This post has been imported from my previous blog. I did my best to parse XML properly, but it might have some errors.
If you find one, send a Pull Request.
Are you in a team trying to convince a database administrator to use event sourcing? Are you a DBA that is being convinced? Or maybe it’s you and a person that does not want to change the relational point of view. In any case, read forward.
That’s the argument you should start with. You can drop every single table and your database will be just right. Why is that? There’s a recovery option. If you don’t run your database with some silly settings, you can just recover all the tables with all the data. Alright, but where do I recover from? What’s the source of truth if I don’t have tables.
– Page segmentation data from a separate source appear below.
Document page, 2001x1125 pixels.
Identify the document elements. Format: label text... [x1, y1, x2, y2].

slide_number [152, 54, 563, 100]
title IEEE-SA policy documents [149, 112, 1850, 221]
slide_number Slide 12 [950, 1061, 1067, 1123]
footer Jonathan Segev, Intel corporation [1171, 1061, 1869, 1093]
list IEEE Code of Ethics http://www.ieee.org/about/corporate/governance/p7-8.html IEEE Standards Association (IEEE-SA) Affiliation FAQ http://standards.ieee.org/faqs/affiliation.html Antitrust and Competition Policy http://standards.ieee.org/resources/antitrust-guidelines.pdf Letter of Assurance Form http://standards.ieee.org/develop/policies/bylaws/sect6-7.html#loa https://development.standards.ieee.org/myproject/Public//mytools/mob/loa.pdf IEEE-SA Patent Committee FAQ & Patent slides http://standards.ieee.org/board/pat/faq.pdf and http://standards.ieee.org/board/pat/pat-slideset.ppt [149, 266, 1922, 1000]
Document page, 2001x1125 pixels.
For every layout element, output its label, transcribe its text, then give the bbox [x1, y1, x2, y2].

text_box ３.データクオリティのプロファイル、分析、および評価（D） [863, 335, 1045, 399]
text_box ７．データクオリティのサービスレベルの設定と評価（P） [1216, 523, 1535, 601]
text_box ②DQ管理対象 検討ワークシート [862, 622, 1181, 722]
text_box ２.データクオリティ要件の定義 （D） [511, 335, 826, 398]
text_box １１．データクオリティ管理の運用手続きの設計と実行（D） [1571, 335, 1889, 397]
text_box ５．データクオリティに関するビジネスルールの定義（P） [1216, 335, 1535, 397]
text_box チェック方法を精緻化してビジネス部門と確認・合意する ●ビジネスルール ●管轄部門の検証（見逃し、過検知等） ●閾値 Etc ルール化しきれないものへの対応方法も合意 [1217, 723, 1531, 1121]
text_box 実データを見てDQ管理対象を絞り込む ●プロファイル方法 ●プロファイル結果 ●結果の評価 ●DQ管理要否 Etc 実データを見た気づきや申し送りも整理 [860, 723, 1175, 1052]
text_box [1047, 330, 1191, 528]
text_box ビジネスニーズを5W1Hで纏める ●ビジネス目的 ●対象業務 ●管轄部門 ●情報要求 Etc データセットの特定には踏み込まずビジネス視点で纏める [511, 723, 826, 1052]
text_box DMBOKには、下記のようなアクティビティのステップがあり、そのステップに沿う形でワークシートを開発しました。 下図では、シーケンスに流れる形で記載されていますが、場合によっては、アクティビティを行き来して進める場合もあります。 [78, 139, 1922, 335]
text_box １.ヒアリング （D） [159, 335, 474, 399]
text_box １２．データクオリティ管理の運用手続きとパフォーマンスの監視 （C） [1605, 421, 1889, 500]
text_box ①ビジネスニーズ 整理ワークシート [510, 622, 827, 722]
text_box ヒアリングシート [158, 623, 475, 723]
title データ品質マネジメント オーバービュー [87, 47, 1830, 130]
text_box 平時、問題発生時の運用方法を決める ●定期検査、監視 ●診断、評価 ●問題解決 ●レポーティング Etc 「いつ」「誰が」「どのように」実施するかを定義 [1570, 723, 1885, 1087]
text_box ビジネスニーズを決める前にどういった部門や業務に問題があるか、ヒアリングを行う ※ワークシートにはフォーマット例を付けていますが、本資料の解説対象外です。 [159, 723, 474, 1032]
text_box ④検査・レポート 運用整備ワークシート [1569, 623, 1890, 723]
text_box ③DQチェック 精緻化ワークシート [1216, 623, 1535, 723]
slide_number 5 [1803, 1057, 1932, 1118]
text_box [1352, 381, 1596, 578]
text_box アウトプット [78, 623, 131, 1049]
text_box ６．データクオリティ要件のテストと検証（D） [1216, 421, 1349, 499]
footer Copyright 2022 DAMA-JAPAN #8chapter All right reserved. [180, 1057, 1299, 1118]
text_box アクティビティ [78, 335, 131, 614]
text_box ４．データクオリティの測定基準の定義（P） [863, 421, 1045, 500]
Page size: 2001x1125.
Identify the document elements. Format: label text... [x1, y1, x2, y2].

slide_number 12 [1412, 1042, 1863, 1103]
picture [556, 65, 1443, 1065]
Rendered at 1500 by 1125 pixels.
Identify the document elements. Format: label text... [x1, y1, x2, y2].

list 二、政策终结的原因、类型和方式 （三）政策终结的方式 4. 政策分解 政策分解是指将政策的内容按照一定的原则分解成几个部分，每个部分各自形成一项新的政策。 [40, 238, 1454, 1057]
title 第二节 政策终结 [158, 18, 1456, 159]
The tables are just a cache. All the data are stored in the transaction file log. Yes, the file that is always to big. If all the data are in there, can it be queried somehow?
SELECT * FROM fn_dblog(null, null)
That’s the query using an undocumented SQL Server function. It simply reads a database log file and displays it as a nicely formatted table like this:
Take a look at the operation column now. What can you see?
What are these? That’s right. That’s every single change that has been applied to this database so far. If you spent enough of time with these data, you’d be able to decode payloads or changes applied to the database in every single event. Having this said, it looks like the database itself is built with an append only store that saves all the changes done to the db.
Event sourcing does exactly the same. Instead of using database terms and names of operations, it incorporates the business language, so that you won’t find LOP_MODIFY_COLUMNS with a payload that needs to be parsed, but rather an event with an explicit business related name appended to a store. Or to a log, if you want it call it this way. Of course there’s a cost of making tables out of it once again, but it pays back by pushing the business understanding and meaning much deeper into the system and bringing the business, closer to the system.
At the end these tables will be needed as well to query something. They won’t be treated as a source of truth, they are just a cache anyway, right? The truth is in the log.